- **PROBLEM REQUIREMENTS**: Please write out the records below word for word, from their first line through the line containing "genus: Dondia", including both.

A block of data:
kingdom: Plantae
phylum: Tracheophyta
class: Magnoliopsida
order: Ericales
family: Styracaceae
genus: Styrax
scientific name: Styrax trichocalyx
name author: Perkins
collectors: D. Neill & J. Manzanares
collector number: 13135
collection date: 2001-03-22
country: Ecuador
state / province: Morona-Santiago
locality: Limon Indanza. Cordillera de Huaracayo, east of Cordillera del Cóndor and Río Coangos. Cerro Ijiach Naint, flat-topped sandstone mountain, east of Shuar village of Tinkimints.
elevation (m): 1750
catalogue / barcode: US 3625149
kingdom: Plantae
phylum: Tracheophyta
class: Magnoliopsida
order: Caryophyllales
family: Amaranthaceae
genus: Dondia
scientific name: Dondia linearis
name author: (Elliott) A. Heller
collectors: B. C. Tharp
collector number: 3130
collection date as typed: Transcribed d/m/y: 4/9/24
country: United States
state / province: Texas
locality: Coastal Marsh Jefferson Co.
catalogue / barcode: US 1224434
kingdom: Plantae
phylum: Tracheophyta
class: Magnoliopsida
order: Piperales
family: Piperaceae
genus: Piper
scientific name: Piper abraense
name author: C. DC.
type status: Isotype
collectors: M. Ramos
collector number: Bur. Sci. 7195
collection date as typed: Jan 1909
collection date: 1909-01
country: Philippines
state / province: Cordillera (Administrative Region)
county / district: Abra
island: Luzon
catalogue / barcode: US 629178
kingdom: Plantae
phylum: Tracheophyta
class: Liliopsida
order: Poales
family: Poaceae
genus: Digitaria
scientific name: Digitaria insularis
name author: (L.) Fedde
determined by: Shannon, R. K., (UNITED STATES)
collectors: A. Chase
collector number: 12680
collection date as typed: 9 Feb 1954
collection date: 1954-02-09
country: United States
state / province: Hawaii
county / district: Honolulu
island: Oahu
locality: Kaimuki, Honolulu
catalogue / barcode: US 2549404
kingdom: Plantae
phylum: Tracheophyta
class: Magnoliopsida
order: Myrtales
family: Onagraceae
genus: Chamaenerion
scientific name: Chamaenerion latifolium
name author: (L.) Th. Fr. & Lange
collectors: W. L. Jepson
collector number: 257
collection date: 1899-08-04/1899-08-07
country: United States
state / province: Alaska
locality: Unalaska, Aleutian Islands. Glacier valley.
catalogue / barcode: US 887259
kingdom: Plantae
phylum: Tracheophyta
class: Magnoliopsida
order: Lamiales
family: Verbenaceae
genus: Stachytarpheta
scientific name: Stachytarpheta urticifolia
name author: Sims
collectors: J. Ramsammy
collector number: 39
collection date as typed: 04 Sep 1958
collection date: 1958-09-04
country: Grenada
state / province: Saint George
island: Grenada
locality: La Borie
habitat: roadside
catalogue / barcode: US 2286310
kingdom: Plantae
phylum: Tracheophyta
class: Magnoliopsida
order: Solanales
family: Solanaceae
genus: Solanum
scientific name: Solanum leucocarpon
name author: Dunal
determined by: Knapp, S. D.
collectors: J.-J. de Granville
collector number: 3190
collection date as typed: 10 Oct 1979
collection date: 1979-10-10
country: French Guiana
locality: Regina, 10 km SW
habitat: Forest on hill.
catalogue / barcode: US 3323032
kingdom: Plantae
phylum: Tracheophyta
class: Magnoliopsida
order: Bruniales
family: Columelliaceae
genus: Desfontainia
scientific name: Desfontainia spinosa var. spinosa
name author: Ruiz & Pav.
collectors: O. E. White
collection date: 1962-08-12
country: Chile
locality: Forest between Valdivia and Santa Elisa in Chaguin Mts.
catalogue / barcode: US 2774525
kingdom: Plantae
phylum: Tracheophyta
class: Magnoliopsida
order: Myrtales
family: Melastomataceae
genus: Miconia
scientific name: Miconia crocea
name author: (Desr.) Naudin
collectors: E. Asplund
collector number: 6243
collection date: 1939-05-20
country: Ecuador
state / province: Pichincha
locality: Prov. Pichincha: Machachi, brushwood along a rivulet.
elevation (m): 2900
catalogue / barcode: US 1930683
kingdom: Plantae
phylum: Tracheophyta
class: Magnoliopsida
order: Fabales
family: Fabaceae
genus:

- **THE SOLUTION**:
kingdom: Plantae
phylum: Tracheophyta
class: Magnoliopsida
order: Ericales
family: Styracaceae
genus: Styrax
scientific name: Styrax trichocalyx
name author: Perkins
collectors: D. Neill & J. Manzanares
collector number: 13135
collection date: 2001-03-22
country: Ecuador
state / province: Morona-Santiago
locality: Limon Indanza. Cordillera de Huaracayo, east of Cordillera del Cóndor and Río Coangos. Cerro Ijiach Naint, flat-topped sandstone mountain, east of Shuar village of Tinkimints.
elevation (m): 1750
catalogue / barcode: US 3625149
kingdom: Plantae
phylum: Tracheophyta
class: Magnoliopsida
order: Caryophyllales
family: Amaranthaceae
genus: Dondia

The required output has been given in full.